*Exercise:* Only a number is expected: how many lines in the entries that follow contain the word "root"?

Records from a data collection
------------------------------------------------

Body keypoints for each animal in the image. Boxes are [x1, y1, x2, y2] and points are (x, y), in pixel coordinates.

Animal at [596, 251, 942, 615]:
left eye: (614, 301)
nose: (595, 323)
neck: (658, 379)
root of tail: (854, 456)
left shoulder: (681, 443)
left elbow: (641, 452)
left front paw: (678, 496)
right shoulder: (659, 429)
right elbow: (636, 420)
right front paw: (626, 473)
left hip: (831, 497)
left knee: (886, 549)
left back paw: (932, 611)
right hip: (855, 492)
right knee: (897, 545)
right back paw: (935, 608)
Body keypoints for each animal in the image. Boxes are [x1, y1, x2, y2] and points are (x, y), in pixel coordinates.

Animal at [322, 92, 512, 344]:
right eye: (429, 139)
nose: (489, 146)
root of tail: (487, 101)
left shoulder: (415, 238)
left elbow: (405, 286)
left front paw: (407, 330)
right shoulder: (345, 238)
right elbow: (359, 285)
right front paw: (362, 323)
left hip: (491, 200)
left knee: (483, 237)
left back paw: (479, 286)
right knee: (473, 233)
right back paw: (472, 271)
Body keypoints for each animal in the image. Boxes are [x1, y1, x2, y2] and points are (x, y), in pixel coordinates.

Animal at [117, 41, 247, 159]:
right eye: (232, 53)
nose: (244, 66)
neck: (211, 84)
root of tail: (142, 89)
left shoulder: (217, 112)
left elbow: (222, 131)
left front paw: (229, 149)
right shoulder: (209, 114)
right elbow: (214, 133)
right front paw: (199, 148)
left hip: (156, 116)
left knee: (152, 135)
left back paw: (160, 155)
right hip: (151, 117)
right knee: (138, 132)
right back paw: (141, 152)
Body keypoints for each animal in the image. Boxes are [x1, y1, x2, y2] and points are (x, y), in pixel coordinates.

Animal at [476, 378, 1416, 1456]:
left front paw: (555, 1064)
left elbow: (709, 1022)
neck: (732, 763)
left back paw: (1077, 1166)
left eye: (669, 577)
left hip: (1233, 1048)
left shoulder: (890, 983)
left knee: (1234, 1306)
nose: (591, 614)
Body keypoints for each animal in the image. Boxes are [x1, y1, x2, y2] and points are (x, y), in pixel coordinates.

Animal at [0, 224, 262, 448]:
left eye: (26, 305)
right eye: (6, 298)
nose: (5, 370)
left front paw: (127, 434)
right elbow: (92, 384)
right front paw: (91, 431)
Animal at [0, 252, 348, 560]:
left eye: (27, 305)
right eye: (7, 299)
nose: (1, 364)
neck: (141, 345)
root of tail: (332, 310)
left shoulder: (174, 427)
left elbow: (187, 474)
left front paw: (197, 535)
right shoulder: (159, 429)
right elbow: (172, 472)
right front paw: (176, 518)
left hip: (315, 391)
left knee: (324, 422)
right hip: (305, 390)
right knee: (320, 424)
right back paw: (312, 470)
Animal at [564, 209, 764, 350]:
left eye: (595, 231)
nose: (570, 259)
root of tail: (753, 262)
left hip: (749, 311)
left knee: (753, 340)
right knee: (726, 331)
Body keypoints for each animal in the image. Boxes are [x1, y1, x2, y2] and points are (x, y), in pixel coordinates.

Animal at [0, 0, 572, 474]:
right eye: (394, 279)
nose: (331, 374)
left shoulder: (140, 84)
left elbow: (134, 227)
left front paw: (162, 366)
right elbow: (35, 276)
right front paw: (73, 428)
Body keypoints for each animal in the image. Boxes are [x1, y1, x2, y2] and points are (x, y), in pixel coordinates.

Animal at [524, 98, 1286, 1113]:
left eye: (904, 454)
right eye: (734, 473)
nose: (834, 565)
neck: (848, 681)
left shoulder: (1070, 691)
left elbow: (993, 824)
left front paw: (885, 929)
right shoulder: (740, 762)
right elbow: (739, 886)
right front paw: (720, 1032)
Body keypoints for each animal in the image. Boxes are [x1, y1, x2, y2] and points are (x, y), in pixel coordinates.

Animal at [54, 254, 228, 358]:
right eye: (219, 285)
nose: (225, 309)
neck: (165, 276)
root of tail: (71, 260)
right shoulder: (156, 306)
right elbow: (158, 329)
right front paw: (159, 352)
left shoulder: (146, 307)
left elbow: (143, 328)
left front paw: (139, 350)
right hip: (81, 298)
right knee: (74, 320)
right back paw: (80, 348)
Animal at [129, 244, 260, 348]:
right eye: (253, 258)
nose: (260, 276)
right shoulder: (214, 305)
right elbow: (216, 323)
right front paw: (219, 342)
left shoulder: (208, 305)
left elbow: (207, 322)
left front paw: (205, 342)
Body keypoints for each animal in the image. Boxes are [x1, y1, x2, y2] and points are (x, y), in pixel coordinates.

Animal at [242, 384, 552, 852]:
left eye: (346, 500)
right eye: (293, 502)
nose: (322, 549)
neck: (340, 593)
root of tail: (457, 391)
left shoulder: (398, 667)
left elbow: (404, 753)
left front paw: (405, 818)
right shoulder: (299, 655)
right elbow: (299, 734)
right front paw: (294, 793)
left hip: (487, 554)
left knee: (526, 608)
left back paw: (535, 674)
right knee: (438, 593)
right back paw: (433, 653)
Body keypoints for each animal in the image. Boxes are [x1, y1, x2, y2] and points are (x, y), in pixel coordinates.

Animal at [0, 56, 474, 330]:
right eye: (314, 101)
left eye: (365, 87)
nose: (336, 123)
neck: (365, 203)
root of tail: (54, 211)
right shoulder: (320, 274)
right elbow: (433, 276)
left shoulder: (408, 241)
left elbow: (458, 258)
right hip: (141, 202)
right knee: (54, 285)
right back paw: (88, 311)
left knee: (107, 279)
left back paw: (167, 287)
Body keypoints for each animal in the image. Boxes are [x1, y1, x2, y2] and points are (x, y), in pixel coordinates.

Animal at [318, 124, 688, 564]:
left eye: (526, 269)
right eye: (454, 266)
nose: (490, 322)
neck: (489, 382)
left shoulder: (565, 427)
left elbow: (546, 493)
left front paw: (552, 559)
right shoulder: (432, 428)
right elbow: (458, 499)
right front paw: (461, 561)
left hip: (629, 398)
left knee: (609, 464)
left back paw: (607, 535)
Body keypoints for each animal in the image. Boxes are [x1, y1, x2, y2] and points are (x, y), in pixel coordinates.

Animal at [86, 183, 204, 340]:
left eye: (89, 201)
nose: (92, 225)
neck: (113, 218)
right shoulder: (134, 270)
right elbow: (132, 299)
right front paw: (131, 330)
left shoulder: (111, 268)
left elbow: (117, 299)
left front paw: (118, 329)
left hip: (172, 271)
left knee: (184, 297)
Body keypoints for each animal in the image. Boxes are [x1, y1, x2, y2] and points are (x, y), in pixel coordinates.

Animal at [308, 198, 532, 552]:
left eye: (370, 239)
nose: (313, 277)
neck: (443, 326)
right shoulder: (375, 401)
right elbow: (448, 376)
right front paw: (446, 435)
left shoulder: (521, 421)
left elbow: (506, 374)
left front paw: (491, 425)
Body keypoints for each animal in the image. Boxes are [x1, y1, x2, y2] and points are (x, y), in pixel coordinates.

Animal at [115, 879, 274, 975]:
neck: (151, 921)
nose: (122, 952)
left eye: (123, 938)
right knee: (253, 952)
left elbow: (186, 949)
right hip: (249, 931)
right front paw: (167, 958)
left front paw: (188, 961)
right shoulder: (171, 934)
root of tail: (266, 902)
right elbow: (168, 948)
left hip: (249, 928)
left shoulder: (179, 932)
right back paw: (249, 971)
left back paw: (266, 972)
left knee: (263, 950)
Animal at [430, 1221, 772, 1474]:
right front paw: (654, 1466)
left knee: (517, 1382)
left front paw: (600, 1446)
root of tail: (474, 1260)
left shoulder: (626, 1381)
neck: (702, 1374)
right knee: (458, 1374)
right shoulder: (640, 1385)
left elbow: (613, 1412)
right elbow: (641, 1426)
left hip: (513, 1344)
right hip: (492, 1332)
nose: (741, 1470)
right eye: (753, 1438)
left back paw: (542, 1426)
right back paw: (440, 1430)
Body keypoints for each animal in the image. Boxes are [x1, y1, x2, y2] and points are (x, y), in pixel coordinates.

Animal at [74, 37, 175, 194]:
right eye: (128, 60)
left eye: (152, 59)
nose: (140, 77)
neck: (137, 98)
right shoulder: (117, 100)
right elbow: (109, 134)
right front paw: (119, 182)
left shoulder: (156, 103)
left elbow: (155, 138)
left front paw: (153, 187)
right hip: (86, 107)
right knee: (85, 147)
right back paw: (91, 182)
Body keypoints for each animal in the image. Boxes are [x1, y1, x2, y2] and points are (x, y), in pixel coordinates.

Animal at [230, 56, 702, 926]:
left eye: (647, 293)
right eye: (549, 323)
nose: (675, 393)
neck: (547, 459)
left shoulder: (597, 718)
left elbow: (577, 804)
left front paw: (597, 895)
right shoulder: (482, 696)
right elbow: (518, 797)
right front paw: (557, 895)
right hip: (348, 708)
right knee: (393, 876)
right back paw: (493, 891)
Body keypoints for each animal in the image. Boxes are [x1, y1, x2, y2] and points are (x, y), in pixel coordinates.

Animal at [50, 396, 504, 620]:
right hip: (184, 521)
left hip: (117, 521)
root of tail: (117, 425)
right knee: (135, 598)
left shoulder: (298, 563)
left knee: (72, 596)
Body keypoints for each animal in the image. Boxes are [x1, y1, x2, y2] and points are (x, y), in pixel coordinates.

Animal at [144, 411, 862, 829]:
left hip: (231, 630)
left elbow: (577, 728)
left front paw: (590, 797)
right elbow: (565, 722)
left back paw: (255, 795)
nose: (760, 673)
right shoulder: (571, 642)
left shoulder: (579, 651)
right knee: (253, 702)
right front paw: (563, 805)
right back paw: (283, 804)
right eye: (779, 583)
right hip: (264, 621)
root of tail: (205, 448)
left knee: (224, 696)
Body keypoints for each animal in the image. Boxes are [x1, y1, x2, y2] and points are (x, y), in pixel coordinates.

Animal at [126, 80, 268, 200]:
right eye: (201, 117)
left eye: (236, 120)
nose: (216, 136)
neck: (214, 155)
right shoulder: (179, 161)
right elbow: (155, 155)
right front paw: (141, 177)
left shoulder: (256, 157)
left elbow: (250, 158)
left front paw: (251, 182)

------------------------------------------------

*Finished task:* 12